— Assignment —
Identify each line in the records below that contains the word "الفكرية", and copy it.

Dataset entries
※

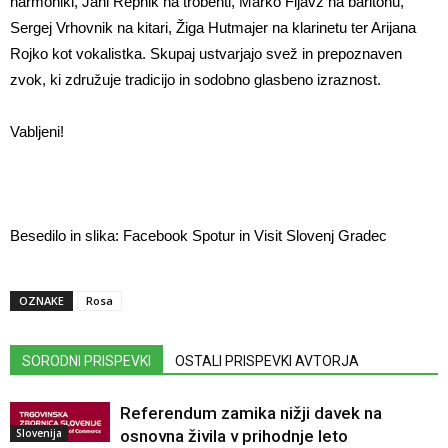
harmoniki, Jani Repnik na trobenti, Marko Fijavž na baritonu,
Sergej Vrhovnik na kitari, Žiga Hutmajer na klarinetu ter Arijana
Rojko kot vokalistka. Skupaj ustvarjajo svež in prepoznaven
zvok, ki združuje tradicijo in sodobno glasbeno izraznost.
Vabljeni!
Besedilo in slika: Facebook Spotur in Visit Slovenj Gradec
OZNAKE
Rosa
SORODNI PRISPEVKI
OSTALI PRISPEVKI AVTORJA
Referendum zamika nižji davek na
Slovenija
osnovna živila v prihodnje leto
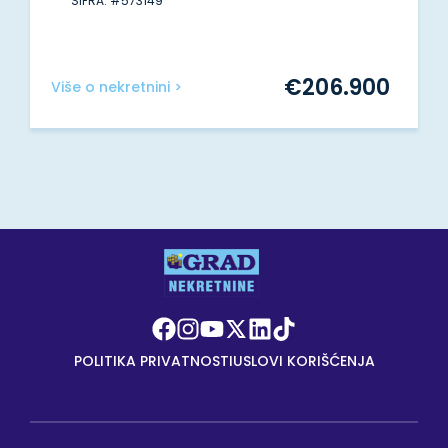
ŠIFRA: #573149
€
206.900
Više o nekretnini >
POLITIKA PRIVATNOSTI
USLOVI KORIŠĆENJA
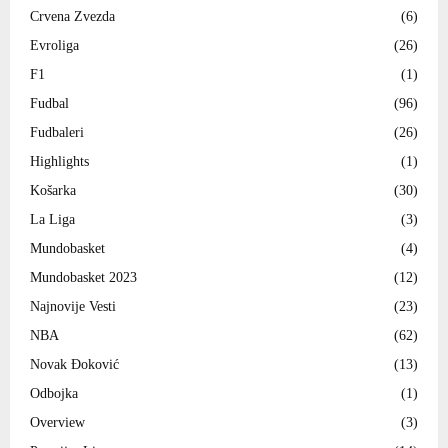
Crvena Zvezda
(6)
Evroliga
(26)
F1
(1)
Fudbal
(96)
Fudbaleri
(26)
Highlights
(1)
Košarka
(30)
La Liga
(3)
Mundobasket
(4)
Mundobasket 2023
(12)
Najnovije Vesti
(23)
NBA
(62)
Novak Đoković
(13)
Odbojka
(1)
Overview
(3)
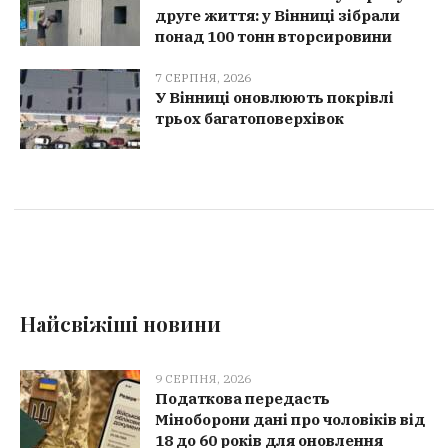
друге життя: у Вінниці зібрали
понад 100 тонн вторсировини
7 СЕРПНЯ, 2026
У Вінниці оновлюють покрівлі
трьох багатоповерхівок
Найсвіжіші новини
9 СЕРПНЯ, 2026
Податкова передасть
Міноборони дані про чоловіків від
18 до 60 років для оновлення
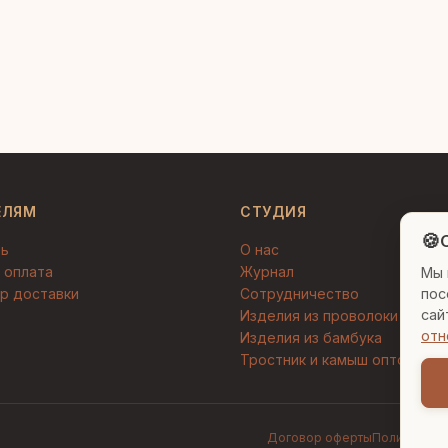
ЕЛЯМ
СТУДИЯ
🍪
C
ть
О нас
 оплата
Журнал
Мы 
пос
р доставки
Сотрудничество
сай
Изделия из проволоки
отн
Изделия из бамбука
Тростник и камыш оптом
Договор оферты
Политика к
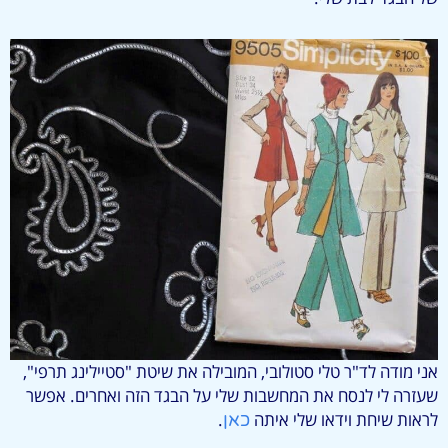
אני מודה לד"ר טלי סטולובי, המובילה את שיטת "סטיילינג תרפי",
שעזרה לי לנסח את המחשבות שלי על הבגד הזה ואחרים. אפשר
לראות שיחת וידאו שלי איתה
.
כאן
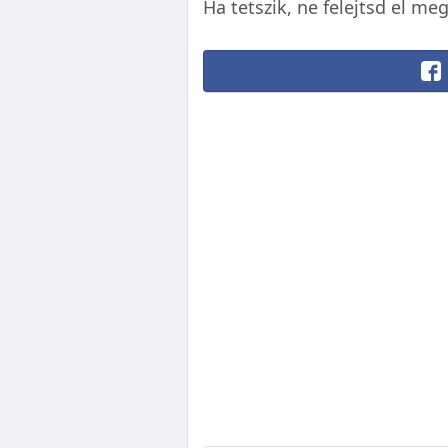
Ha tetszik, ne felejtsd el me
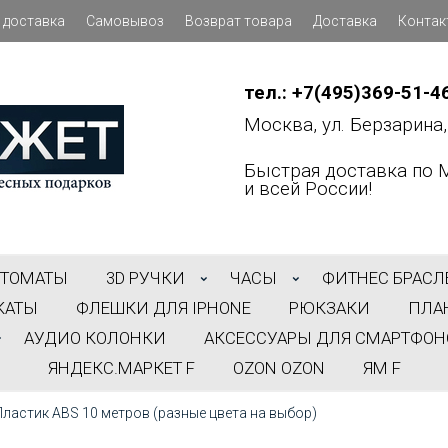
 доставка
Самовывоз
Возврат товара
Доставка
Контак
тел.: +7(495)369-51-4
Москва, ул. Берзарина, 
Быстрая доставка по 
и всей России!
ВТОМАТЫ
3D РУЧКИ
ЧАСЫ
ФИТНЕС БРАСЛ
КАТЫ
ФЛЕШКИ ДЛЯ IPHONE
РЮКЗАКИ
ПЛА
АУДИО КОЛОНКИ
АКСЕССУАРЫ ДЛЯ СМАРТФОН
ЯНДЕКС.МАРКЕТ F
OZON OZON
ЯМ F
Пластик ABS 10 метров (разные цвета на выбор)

※

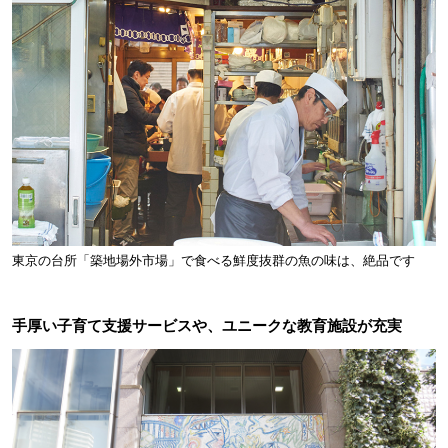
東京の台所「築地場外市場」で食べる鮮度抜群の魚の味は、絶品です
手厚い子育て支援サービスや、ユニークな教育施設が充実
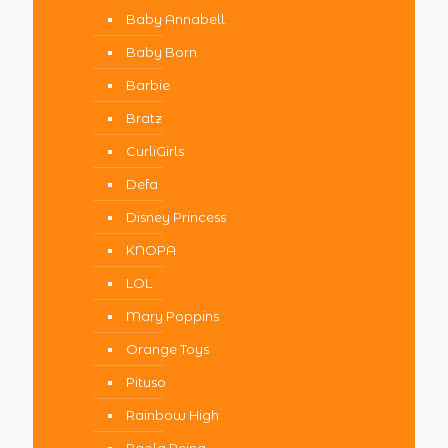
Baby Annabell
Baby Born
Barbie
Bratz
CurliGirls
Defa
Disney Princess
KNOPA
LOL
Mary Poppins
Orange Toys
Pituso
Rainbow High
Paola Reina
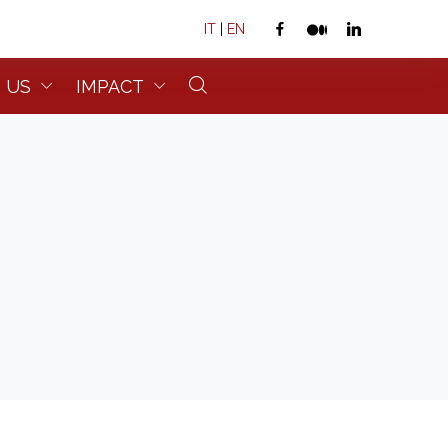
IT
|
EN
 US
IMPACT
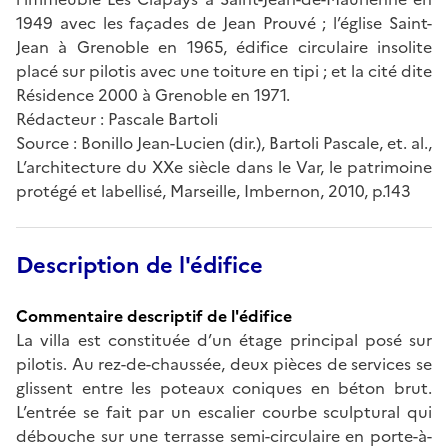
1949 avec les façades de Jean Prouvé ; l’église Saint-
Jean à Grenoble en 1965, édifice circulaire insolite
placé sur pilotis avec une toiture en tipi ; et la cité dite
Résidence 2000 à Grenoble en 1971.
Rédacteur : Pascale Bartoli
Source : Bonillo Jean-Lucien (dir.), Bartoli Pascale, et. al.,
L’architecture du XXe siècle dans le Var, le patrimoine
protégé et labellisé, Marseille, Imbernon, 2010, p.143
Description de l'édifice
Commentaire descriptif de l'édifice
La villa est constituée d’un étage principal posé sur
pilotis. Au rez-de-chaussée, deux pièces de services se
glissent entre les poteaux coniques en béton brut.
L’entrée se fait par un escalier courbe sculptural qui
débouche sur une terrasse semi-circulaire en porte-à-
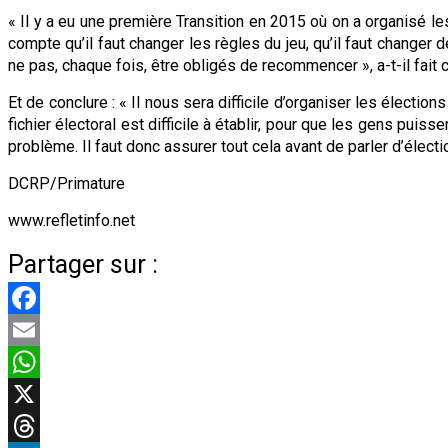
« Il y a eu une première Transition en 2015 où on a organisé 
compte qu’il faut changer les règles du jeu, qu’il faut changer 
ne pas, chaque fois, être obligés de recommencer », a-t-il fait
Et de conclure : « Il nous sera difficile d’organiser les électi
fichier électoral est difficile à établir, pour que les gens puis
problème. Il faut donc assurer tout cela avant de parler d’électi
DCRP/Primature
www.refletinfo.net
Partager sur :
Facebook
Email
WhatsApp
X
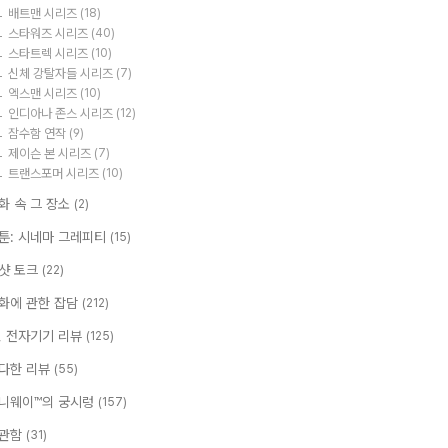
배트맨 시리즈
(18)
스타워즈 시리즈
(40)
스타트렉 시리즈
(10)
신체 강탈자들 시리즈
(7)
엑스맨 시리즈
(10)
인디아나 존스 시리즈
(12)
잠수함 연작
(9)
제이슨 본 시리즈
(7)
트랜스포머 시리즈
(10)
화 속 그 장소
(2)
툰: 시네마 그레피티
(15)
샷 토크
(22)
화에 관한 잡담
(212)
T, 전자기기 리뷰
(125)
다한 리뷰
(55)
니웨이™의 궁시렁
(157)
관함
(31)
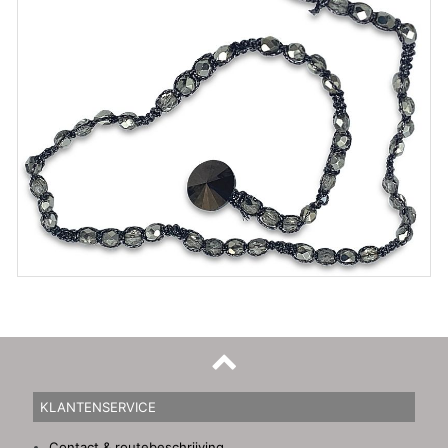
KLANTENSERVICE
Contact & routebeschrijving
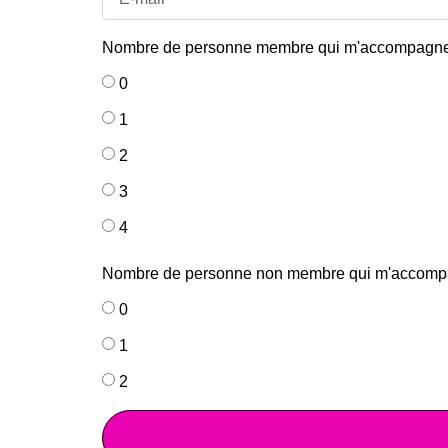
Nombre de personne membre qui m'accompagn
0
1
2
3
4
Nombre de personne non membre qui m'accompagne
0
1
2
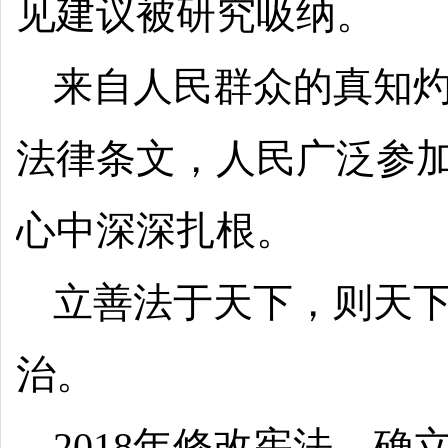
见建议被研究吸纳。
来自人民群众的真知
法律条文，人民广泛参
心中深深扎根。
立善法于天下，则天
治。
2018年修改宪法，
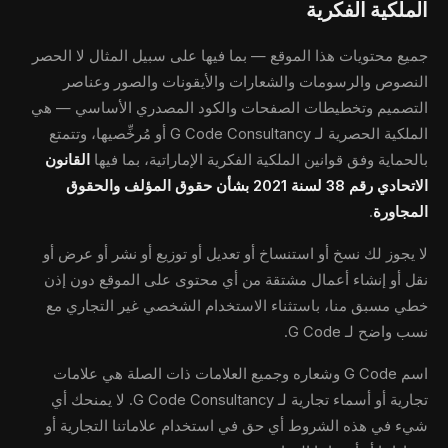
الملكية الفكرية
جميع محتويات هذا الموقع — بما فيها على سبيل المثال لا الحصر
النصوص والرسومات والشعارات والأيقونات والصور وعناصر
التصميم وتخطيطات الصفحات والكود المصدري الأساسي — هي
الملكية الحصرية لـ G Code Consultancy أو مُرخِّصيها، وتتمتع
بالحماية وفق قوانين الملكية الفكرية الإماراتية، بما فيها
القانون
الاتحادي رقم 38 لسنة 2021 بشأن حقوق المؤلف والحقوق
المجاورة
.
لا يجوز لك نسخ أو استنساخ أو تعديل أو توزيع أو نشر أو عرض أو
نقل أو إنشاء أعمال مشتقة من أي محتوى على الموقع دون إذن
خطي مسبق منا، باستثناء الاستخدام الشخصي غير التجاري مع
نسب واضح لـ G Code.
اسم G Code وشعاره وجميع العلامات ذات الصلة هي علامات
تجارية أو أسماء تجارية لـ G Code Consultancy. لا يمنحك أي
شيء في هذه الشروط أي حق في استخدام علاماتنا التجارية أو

※

— Answer to this task —
الملكية الفكرية
بالحماية وفق قوانين الملكية الفكرية الإماراتية، بما فيها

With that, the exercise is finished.